South America has more to offer than just that famed butt lift and great coffee beans. They've always had. However, that continent has always been overshadowed by the more northern America. The colors, terrain and diversity of the land inspires art, fabric, food and fashion. However, in regards to fashion, it's not just ponchos and tarp hats. The evolution brings about nods to traditional South American ritual, imagery and culture homogenized into modern sportswear and tailoring. It's these cultural nods that, although foreign to many of us, still manage offer a different perspective visually when it comes to fashion and adornment as we're transported through clothing to places many of us can only travel to or read of. It's always nice to see when a designer is so subtly nudging at how they represent a culture that you get an overwhelming sense of the global or communal normalcy from what you're looking at combined with a slightly unfamiliar but aesthetically pleasing visual experience.

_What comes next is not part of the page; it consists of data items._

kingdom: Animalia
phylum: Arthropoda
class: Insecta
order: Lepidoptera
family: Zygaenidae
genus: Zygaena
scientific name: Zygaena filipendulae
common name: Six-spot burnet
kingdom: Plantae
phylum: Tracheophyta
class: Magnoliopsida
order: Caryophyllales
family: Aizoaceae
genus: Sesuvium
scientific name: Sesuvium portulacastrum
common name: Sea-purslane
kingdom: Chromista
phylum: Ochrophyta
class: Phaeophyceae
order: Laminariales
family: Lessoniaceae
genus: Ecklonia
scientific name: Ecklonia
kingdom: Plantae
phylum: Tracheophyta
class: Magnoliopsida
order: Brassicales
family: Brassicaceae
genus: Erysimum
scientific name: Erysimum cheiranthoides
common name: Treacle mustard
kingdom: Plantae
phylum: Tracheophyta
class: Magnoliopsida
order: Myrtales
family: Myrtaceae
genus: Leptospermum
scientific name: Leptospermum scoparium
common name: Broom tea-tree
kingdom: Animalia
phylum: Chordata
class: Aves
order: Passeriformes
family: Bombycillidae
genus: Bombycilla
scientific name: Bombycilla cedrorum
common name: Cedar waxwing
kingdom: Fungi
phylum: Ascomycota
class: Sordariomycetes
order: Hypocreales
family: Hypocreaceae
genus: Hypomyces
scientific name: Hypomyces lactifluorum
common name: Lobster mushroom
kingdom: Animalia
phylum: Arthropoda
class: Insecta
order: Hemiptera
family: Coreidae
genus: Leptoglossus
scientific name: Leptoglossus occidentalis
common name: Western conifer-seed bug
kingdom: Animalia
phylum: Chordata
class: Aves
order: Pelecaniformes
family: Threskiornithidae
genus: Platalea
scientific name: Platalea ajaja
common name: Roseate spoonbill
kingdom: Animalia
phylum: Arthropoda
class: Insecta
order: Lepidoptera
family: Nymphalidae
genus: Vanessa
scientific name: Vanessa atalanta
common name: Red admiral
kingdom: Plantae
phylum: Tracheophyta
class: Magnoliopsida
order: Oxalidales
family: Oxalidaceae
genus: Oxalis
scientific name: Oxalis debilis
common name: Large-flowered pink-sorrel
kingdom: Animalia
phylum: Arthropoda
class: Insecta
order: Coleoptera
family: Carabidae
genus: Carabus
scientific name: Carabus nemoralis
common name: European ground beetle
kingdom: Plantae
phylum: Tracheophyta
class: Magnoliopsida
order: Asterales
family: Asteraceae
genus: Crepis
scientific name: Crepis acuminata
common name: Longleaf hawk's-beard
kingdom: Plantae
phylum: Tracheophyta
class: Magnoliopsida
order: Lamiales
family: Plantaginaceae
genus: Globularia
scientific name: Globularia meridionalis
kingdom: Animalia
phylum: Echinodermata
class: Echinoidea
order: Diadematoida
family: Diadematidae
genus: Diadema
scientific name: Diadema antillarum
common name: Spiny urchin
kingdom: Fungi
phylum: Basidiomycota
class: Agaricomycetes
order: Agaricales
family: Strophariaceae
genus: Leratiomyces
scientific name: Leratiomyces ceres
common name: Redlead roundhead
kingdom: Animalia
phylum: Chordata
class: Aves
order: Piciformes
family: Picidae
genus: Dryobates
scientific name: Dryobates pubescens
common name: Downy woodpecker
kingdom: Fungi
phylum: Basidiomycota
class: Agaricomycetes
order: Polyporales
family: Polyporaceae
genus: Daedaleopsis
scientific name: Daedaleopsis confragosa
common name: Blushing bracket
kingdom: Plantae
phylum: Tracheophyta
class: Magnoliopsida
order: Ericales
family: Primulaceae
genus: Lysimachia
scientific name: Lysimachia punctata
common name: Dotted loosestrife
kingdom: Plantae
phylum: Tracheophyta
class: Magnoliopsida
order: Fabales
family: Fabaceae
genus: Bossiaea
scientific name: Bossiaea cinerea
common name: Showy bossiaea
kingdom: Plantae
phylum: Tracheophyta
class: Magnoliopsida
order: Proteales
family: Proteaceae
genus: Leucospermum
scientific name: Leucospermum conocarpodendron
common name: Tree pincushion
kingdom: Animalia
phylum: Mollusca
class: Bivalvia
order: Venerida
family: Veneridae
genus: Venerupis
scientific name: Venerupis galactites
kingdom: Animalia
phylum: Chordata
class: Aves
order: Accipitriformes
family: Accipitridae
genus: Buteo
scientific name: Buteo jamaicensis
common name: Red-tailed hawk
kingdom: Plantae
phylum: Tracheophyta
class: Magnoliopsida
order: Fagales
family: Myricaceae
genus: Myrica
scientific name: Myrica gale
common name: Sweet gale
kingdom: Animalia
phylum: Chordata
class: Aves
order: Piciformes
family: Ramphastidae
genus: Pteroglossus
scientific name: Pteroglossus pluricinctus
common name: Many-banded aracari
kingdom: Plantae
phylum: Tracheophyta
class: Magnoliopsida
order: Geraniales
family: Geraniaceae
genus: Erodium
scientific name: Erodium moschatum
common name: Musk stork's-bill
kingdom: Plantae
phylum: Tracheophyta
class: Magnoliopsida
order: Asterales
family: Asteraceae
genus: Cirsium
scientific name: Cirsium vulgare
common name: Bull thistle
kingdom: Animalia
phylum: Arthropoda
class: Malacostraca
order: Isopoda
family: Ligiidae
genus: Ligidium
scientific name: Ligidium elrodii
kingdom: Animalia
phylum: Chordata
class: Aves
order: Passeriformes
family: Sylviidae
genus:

This is what I took away from the Sergio Davila Fall 2013 Collection. There was this sense of something cultural that is often undistinguishable if you are an Americanized child of this diverse melting pot of a nation but one that you learn to appreciate when it is made approachable through familiar avenues like popular culture, television, film and, of course, fashion. The collection was inspired by historical, dark and foggy South American cities like Lima, Peru and the interesting people Davila met while living there 8 months to complete this collection. What resulted was a nicely tailored collection pulling embellished inspiration from concept artist Alvaro Feliu, the hairless "mohawked" Peruvian dog and the punk culture of Lima and it's surrounding areas.
There was a strong tailoring story with interesting prints and woven jacquard-like surfaces. These surfaces reminiscent of handwoven tapestires and quilts were applied to mens and womens outerwear, leggings, shirtings and knitwear. Davila's womenswear delved heavier into the textural romp of funky remixed chevrons and splashy metallic embellishments than his menswear which was dark and composed with subtle embellishment to lapels, jacket fronts and knitwear. You got a sense of the dark punk influence and bold expressionistic reality of Feliu's artwork in the curved lapels and sharp cuts of the suits blocked in buttery leather and toned-down neutral menswear suitings. Then on the flip side you got a sense of the lighter sides of Lima with the textures, shine and liveliness of the womenswear pieces and the slight menswear embellishments.
A very composed and impressive collection from a former Ecco Domani menswear nominee and former Best Menswear Designer winner of the Fashion Group International's Rising Star Award Program. His support of the Peruvian textile industry with his usages of alpaca and organic pima cotton also make him a globally connected designer aware of his carbon footprint and the support for fair trade. The conscious craftsman in Davila proves that sometimes it's the subtleties, ornate, organic and artistically obtuse, that showcase the real prizes from another culture.